Parcel management in Manjaro is like a breath of fresh air. You have the standard repository and thrill seekers can play with the AUR. Compared to a multitude of CAEs, it's simplicity itself.
Point to Manjaro.
Think before acting
Of course, before installing a new distribution, it's a good idea to try it beforehand. If you have any spare equipment, you may want to use it and make sure that the distribution meets your expectations before launching the blitz on your main computer.
You can also start from a Manjaro Live CD, so you can watch Manjaro and kick the tires. Performance will be poor because of the bottleneck bottleneck of the CD-ROM drive. Live USB is also an option, but again, the performance depends on the USB drive. You do not have the same experience with any of these options as if you had it installed on your hardware.
You can also check out the great resource on DistroTest.

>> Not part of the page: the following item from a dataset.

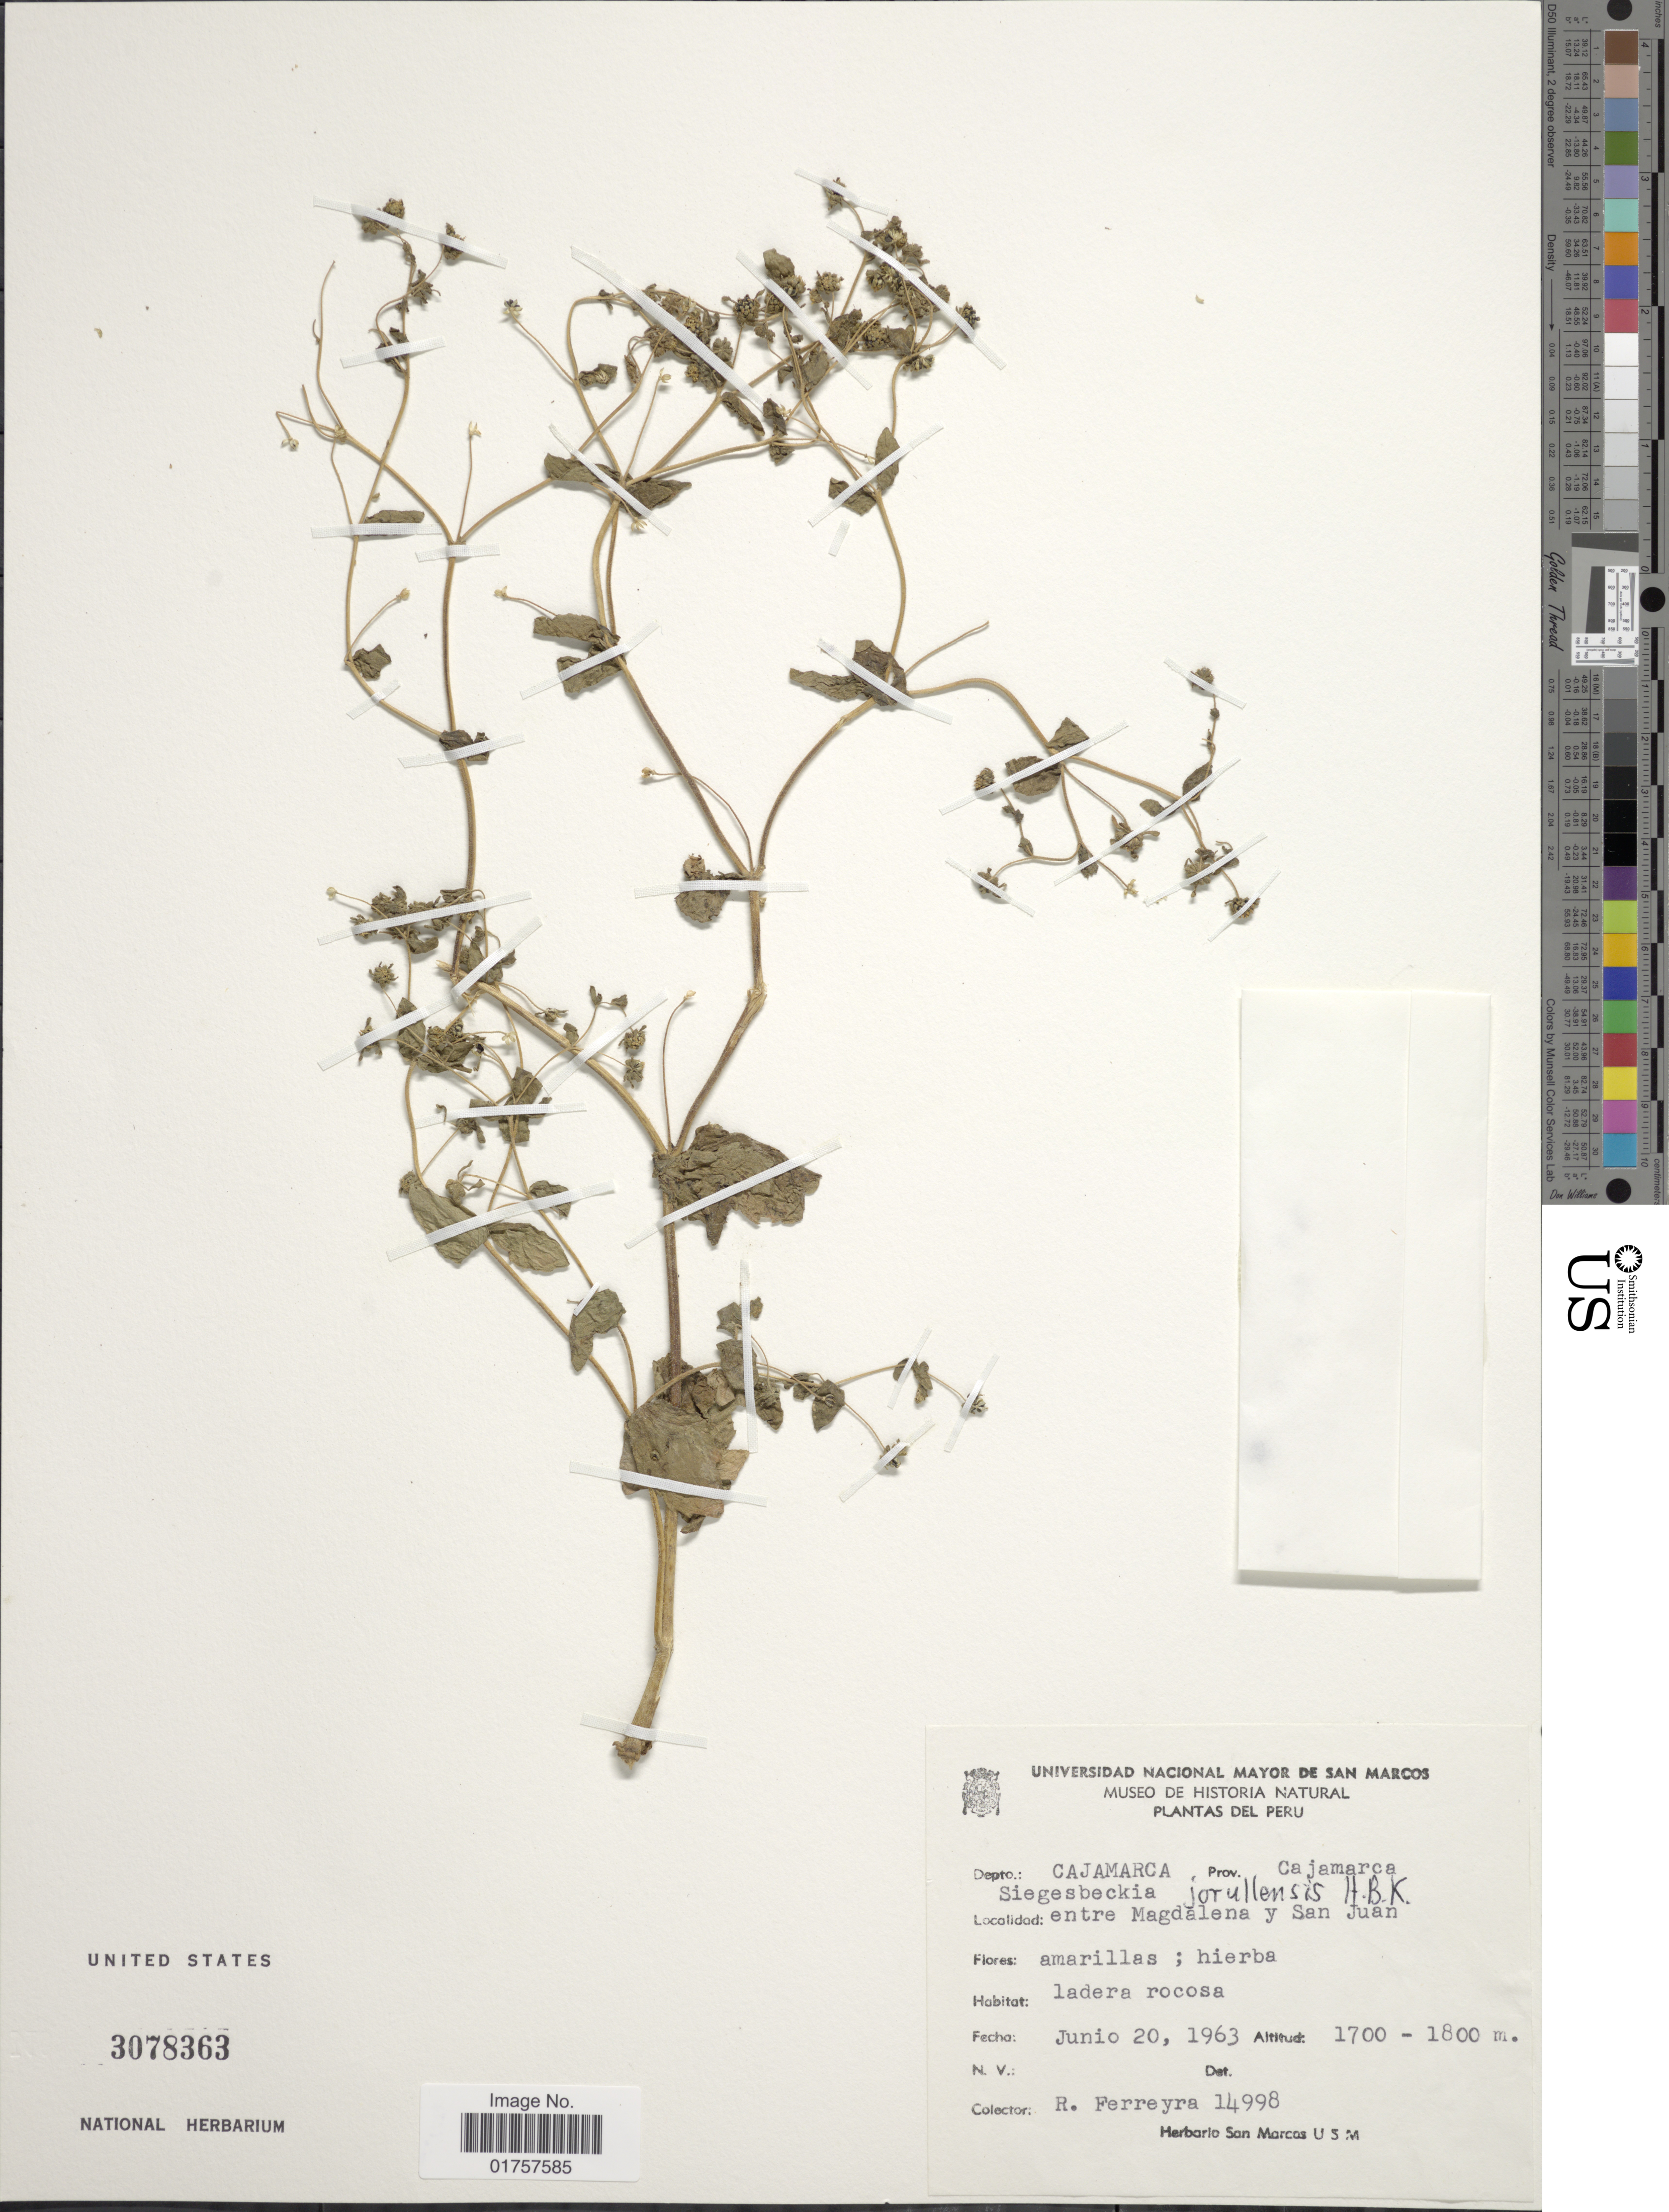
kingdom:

You can launch a virtual machine from one of hundreds of Linux distributions that it supports. You can test most distributions with a selection of desktop environments. There are more than 700 variants that you can test.
Below, everything is Linux
So, my main reasons are:
Speed. No bloating.
Rolling release model.
Simple package management.
Everything is subjective, of course, but maybe some of them are equally important to you.
Knowing which applications you need and which you already know will be available when you switch from one distribution to another is one of the benefits of Linux. You can change houses and feel very quickly at home.
There is always a bit of research to do, but it's a good thing: never stop learning!